Even lawmakers are frustrated.

“I think it’s high time that the state starts reducing mass incarceration or reducing its overcriminalization of poverty,” said state Rep. Sonny Ganaden, vice chair of the House Committee on Corrections.

The advocates said lawmakers are putting a higher priority on building the new jail at the Animal Quarantine Station in Halawa than in reform, which they say will reduce the number of inmates the state would need to house.

Previous state studies said a new jail will cost anywhere between $400 million and $600 million and the state has already spent $10 million in planning costs.

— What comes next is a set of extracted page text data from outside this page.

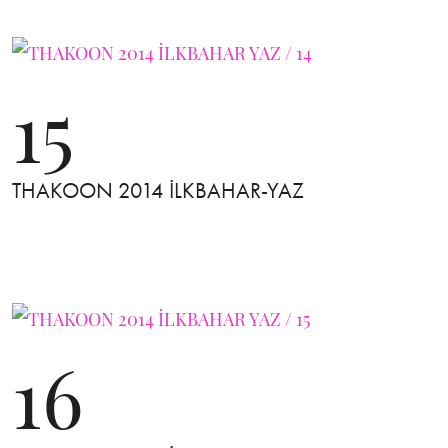
15
THAKOON 2014 İLKBAHAR-YAZ
16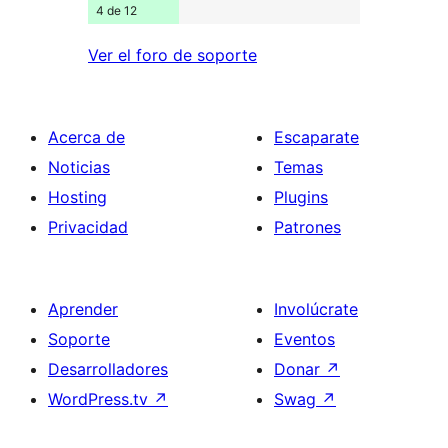
4 de 12
Ver el foro de soporte
Acerca de
Escaparate
Noticias
Temas
Hosting
Plugins
Privacidad
Patrones
Aprender
Involúcrate
Soporte
Eventos
Desarrolladores
Donar
↗
WordPress.tv
↗
Swag
↗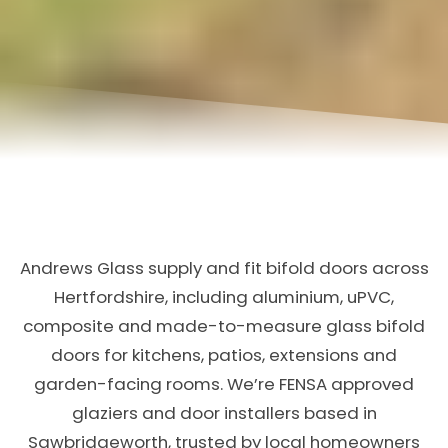
Andrews Glass supply and fit bifold doors across
Hertfordshire, including aluminium, uPVC,
composite and made-to-measure glass bifold
doors for kitchens, patios, extensions and
garden-facing rooms. We’re FENSA approved
glaziers and door installers based in
Sawbridgeworth, trusted by local homeowners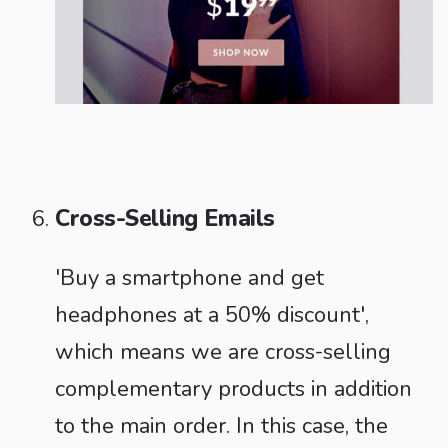
Cross-Selling Emails
'Buy a smartphone and get
headphones at a 50% discount',
which means we are cross-selling
complementary products in addition
to the main order. In this case, the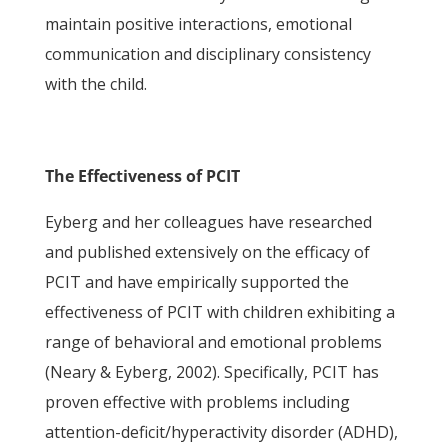
maintain positive interactions, emotional
communication and disciplinary consistency
with the child.
The Effectiveness of PCIT
Eyberg and her colleagues have researched
and published extensively on the efficacy of
PCIT and have empirically supported the
effectiveness of PCIT with children exhibiting a
range of behavioral and emotional problems
(Neary & Eyberg, 2002). Specifically, PCIT has
proven effective with problems including
attention-deficit/hyperactivity disorder (ADHD),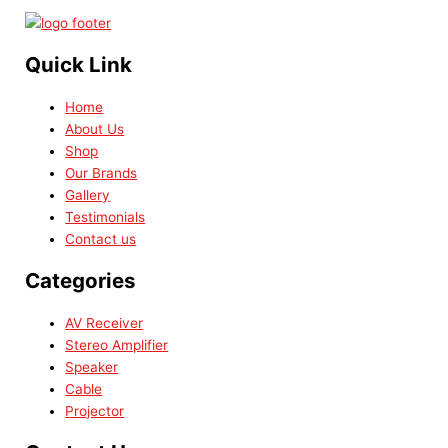
Quick Link
Home
About Us
Shop
Our Brands
Gallery
Testimonials
Contact us
Categories
AV Receiver
Stereo Amplifier
Speaker
Cable
Projector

“I can’t believe we’re $10 million into this plan without looking at those very basic things. And I think it’s time we started considering those things,” said attorney Robert Merce.

For example, reforming the bail system will remove hundreds of pre-trial detainees at OCCC, who are stuck there because they can’t afford to pay their bail, added Brady.

“The jail is not about public safety anymore. Jail is really about construction jobs and they are using this to try to grow the economy,” she said.

“When you mix economics with justice, usually that turns out to equal injustice.”

Prison officials said they don’t support a moratorium. Earlier this month, the state recently put out a call for potential developers interested in building the new jail.

Tommy Johnson, Deputy Director for Corrections at the state Department of Public Safety, told members of the Hawaii Correctional Systems Oversight Commission on Thursday that if advocates want to reform, they should lobby the state Judiciary and the Legislature to provide more prison diversion programs.

“You get more bang for your buck by doing that,” he said.